MK Ayelet Shaked of the Jewish Home party reaffirmed Monday morning that her party and Likud have agreed to refrain from attacking each other
“We have decided to talk in a positive manner, so as not to harm the right-wing bloc,” Shaked told Channel 10.
“It is important to us that there will be a strong bloc, that mandates will not drip away from us and the Likud, to parties that disguise themselves as right wing but are not – like Yisrael Beytenu and Kahlon’s party,” she added. “That is why we think that the best thing for the right wing in Israel is not to attack each other.”
Jewish Home Chairman, Naftali Bennett, told the Saban Forum Sunday that he and Prime Minister Binyamin Netanyahu “have an arrangement where we don’t attack each other during these elections.”

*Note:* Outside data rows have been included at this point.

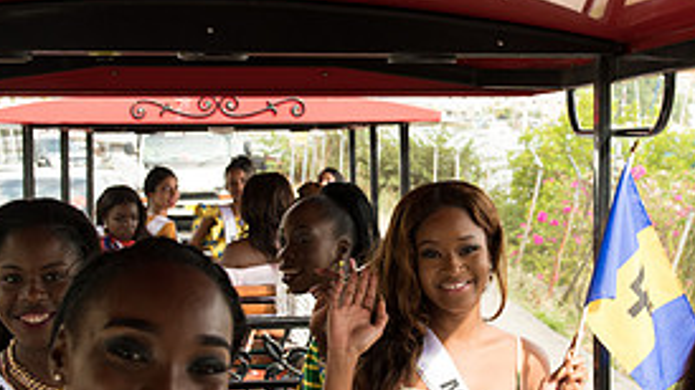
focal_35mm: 71
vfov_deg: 17.0
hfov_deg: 29.6
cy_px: 191
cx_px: 454
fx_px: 1308
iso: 160
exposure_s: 1/100
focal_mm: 32
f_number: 5.6
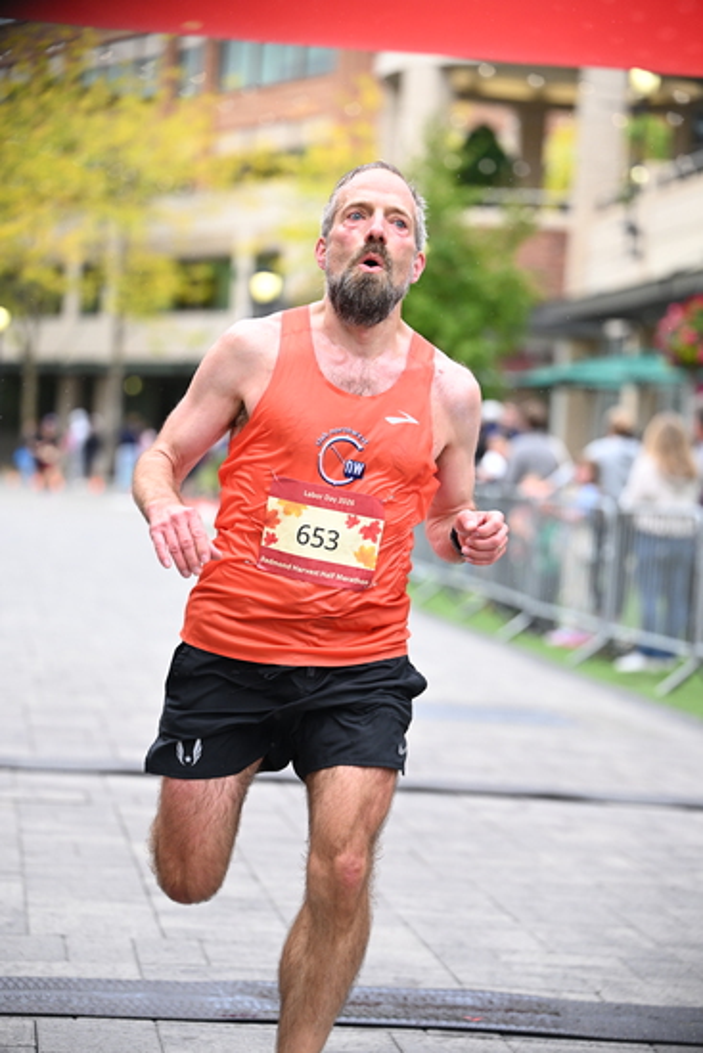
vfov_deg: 21.9
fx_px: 2722
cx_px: 352
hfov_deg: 14.7
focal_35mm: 93
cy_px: 526
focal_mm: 93
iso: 1250
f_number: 2.8
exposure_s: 1/1600
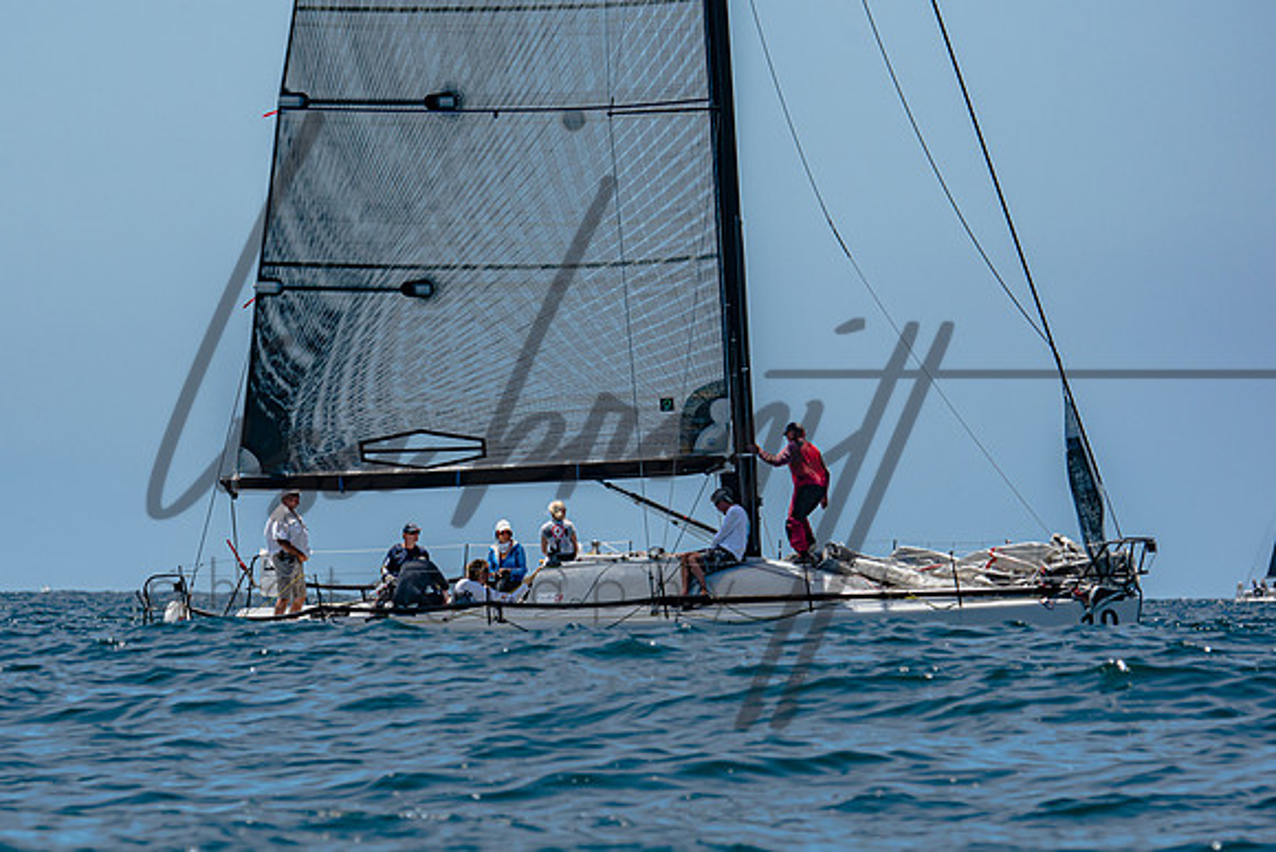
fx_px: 16137
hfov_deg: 4.5
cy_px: 480
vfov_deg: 3.0
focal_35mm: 455
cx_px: 535
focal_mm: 260
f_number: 5.6
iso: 200
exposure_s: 1/1600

“Last time I was strongly attacked by Likud,” he noted, “and ultimately we want to form a strong national bloc which, obviously in my opinion, is good for Israel.”
Liberman’s land swap plan
Yisrael Beytenu’s chairman, Foreign Minister Avigdor Liberman, supports a withdrawal from areas in pre-1967 Israel that have an Arab majority, and wants those areas swapped for parts of Judea and Samaria as part of a peace settlement that some believe can be reached with the Palestinian Arabs.
“With regard to Israeli Arabs, the arrangement must include the exchange program between territories and populations,” he wrote in a document published a fortnight ago. “Such an arrangement with the Palestinian state will allow Israeli Arabs who do not identify with Israel to become part of the Palestinian state.”
“Such a move would solve first the problem of the Arabs in the Triangle and Wadi Ara, adjacent to the Palestinian Authority, who will be able to become citizens of the Palestinian state without having to leave their homes,” he added.
The swap refers to the area known as the Triangle in east-central Israel. The area includes the cities of Tayibe and Tira, in which about 300,000 Arab citizens live.
Kahlon’s newfound leftism
While Liberman’s position is not new, Moshe Kahlon, a former hawkish Likud minister who broke from Likud earlier this year and launched his own party, veered sharply leftward only recently. “We will not waste an opportunity for peace and will not hesitate to vacate territory,” he said, describing himself as “right of center, like the Likud of the past.”
Kahlon really means what he says, according to an ally, ex-MK Carmel Shama-Hacohen. “He said it clearly, he did not use doubletalk. The public will decide. People are allowed to change their opinion and fit it to the changing reality,” opined Shama-Hacohen.